# [WHAT IS NEEDED]
Show each line of the material that contains the string "align", copied in full.
[[ PROVIDED ENTRIES open ]]
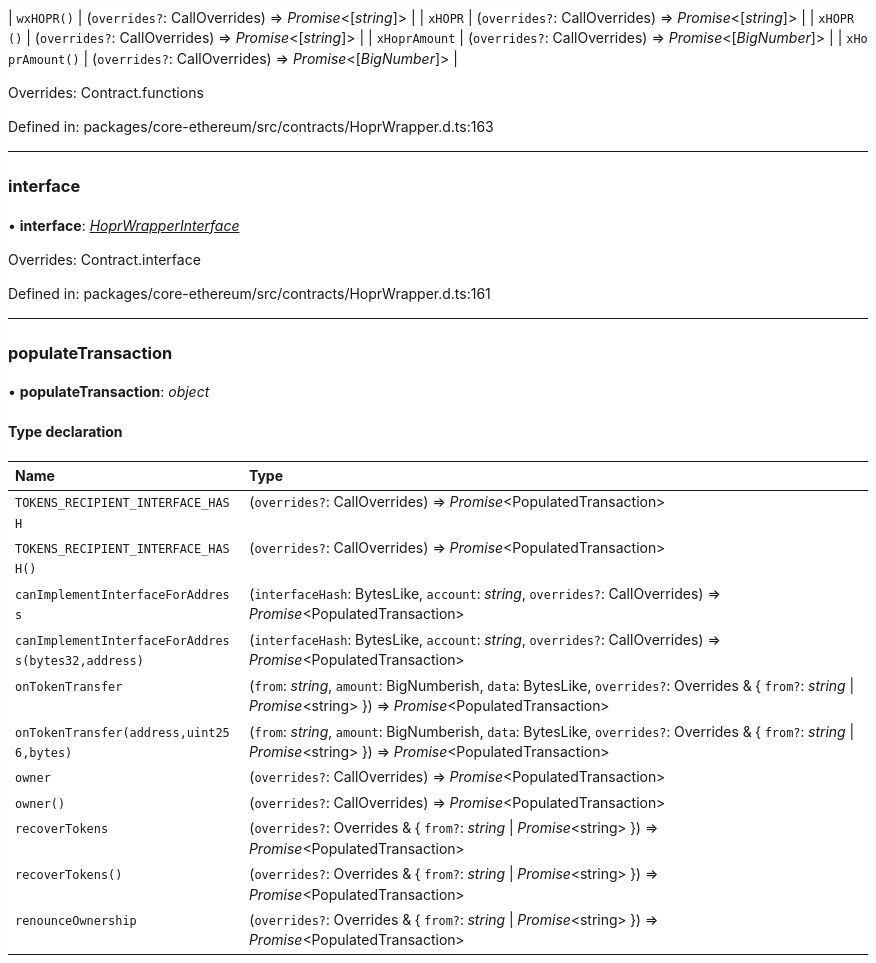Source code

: | `wxHOPR()`                                                    | (`overrides?`: CallOverrides) => _Promise_<[*string*]\>                                                                                                                                                                                      |
| `xHOPR`                                                       | (`overrides?`: CallOverrides) => _Promise_<[*string*]\>                                                                                                                                                                                      |
| `xHOPR()`                                                     | (`overrides?`: CallOverrides) => _Promise_<[*string*]\>                                                                                                                                                                                      |
| `xHoprAmount`                                                 | (`overrides?`: CallOverrides) => _Promise_<[*BigNumber*]\>                                                                                                                                                                                   |
| `xHoprAmount()`                                               | (`overrides?`: CallOverrides) => _Promise_<[*BigNumber*]\>                                                                                                                                                                                   |

Overrides: Contract.functions

Defined in: packages/core-ethereum/src/contracts/HoprWrapper.d.ts:163

---

### interface

• **interface**: [_HoprWrapperInterface_](../interfaces/contracts_hoprwrapper.hoprwrapperinterface.md)

Overrides: Contract.interface

Defined in: packages/core-ethereum/src/contracts/HoprWrapper.d.ts:161

---

### populateTransaction

• **populateTransaction**: _object_

#### Type declaration

| Name                                                          | Type                                                                                                                                                                                                                                          |
| :------------------------------------------------------------ | :-------------------------------------------------------------------------------------------------------------------------------------------------------------------------------------------------------------------------------------------- |
| `TOKENS_RECIPIENT_INTERFACE_HASH`                             | (`overrides?`: CallOverrides) => _Promise_<PopulatedTransaction\>                                                                                                                                                                             |
| `TOKENS_RECIPIENT_INTERFACE_HASH()`                           | (`overrides?`: CallOverrides) => _Promise_<PopulatedTransaction\>                                                                                                                                                                             |
| `canImplementInterfaceForAddress`                             | (`interfaceHash`: BytesLike, `account`: _string_, `overrides?`: CallOverrides) => _Promise_<PopulatedTransaction\>                                                                                                                            |
| `canImplementInterfaceForAddress(bytes32,address)`            | (`interfaceHash`: BytesLike, `account`: _string_, `overrides?`: CallOverrides) => _Promise_<PopulatedTransaction\>                                                                                                                            |
| `onTokenTransfer`                                             | (`from`: _string_, `amount`: BigNumberish, `data`: BytesLike, `overrides?`: Overrides & { `from?`: _string_ \| _Promise_<string\> }) => _Promise_<PopulatedTransaction\>                                                                      |
| `onTokenTransfer(address,uint256,bytes)`                      | (`from`: _string_, `amount`: BigNumberish, `data`: BytesLike, `overrides?`: Overrides & { `from?`: _string_ \| _Promise_<string\> }) => _Promise_<PopulatedTransaction\>                                                                      |
| `owner`                                                       | (`overrides?`: CallOverrides) => _Promise_<PopulatedTransaction\>                                                                                                                                                                             |
| `owner()`                                                     | (`overrides?`: CallOverrides) => _Promise_<PopulatedTransaction\>                                                                                                                                                                             |
| `recoverTokens`                                               | (`overrides?`: Overrides & { `from?`: _string_ \| _Promise_<string\> }) => _Promise_<PopulatedTransaction\>                                                                                                                                   |
| `recoverTokens()`                                             | (`overrides?`: Overrides & { `from?`: _string_ \| _Promise_<string\> }) => _Promise_<PopulatedTransaction\>                                                                                                                                   |
| `renounceOwnership`                                           | (`overrides?`: Overrides & { `from?`: _string_ \| _Promise_<string\> }) => _Promise_<PopulatedTransaction\>                                                                                                                                   |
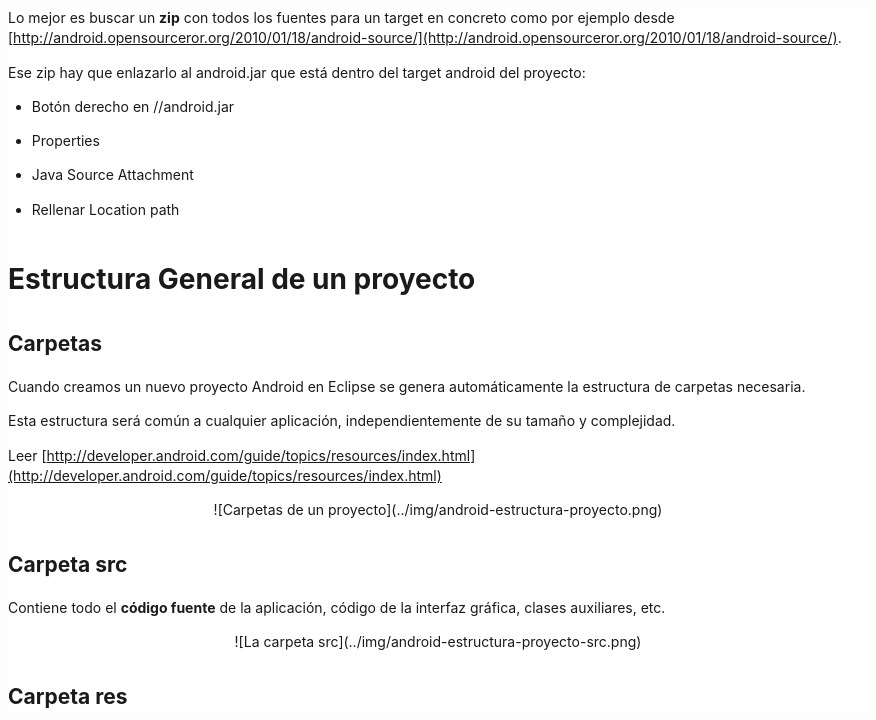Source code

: Lo mejor es buscar un **zip** con todos los fuentes para un target en concreto como
  por ejemplo desde [http://android.opensourceror.org/2010/01/18/android-source/](http://android.opensourceror.org/2010/01/18/android-source/).

Ese zip hay que enlazarlo al android.jar que está dentro del target android del proyecto:

-  Botón derecho en <nombre-proyecto>/<target-android>/android.jar

-  Properties

-  Java Source Attachment

-  Rellenar Location path

# Estructura General de un proyecto

## Carpetas

Cuando creamos un nuevo proyecto Android en Eclipse se genera automáticamente
  la estructura de carpetas necesaria.

Esta estructura será común a cualquier aplicación, independientemente de
  su tamaño y complejidad.

Leer [http://developer.android.com/guide/topics/resources/index.html](http://developer.android.com/guide/topics/resources/index.html)

<div style="text-align:center">![Carpetas de un proyecto](../img/android-estructura-proyecto.png)</div>

## Carpeta src

Contiene todo el **código fuente** de la aplicación, código de la interfaz gráfica,
  clases auxiliares, etc.

<div style="text-align:center">![La carpeta src](../img/android-estructura-proyecto-src.png)</div>

## Carpeta res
[[ PROVIDED ENTRIES closed ]]
# [THE ANSWER]
<div style="text-align:center">![Carpetas de un proyecto](../img/android-estructura-proyecto.png)</div>
<div style="text-align:center">![La carpeta src](../img/android-estructura-proyecto-src.png)</div>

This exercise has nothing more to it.